Ziel der Aktion: Geld sparen, die Isolation der Pflegepatienten aufbrechen und den Zusammenhalt von Nachbarschaften, Haushalten und Familien stärken. "Bei immer kleiner werdenden Zeitbudgets müssen wir die professionelle Pflege entlasten", sagt Projektleiter Andreas von Schell vom beteiligten Diakoniewerk Kirchröder Turm e.V. In dem Pilotprojekt erhalten die Laien eine 160 Stunden und fünf Module umfassende kostenlose Ausbildung - von Medikamentenkunde, über Krisenintervention bis hin zu Kommunikationsstrategien in der Familie. Versichert sind die Laien über den erweiterten Versicherungsschutz für Ehrenamtliche des Landes Niedersachsen.

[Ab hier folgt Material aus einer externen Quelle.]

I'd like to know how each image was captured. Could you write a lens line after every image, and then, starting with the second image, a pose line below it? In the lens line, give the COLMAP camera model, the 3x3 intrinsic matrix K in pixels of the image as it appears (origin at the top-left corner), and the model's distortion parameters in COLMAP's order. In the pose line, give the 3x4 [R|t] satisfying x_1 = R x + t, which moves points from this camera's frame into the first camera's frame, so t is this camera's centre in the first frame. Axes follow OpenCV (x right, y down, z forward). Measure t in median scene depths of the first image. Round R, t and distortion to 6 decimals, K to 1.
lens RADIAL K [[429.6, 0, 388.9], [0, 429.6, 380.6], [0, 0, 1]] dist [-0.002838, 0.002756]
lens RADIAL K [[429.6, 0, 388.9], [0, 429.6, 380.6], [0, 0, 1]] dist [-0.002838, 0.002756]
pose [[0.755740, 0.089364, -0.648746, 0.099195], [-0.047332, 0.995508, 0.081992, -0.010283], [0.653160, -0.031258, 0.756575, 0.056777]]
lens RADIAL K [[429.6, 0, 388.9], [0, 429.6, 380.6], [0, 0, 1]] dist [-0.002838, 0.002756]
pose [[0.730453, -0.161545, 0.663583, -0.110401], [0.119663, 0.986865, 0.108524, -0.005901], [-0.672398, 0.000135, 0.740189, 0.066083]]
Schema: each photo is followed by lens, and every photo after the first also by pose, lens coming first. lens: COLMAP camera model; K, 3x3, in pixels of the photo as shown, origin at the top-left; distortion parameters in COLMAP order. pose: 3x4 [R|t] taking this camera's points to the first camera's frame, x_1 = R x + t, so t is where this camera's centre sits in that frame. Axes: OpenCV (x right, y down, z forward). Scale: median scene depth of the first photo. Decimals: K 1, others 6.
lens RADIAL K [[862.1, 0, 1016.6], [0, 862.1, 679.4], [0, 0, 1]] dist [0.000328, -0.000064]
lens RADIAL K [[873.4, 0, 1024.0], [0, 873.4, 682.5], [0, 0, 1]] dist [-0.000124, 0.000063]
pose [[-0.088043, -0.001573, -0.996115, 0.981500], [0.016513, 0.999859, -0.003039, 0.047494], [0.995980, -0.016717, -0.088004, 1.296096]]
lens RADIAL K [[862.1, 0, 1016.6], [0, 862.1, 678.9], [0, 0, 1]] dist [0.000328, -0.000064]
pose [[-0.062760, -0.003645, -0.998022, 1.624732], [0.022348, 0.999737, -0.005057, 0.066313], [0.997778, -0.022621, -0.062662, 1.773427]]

"Voraussetzung ist, dass auch bei den Ärzten ein Bewusstseinswandel einsetzt", sagt von Schell, "sie kennen ihre Patienten gut und mancher Hausarzt hätte lieber einen Angehörigen als einen Pflegedienst, wenn es etwa um die Medikamentengabe geht." In Absprache mit den Hausärzten wird nach der Ausbildung das Einverständnis des Patienten eingeholt, die Anleitungsfähigkeit festgestellt und es werden die Tätigkeiten festgelegt. Das Projekt wird von der Ärztegenossenschaft Niedersachsen-Bremen (ägnw) unterstützt.

Man habe "sehr unterschiedliche Reaktionen" von den anderen Pflegediensten erhalten, hieß es beim Diakoniewerk Kirchröder Turm vorsichtig. "Der professionelle Pflegedienst soll nicht ersetzt, sondern entlastet werden", versichert von Schell, "aber die Fließbandarbeit des Fachpersonals muss aufhören."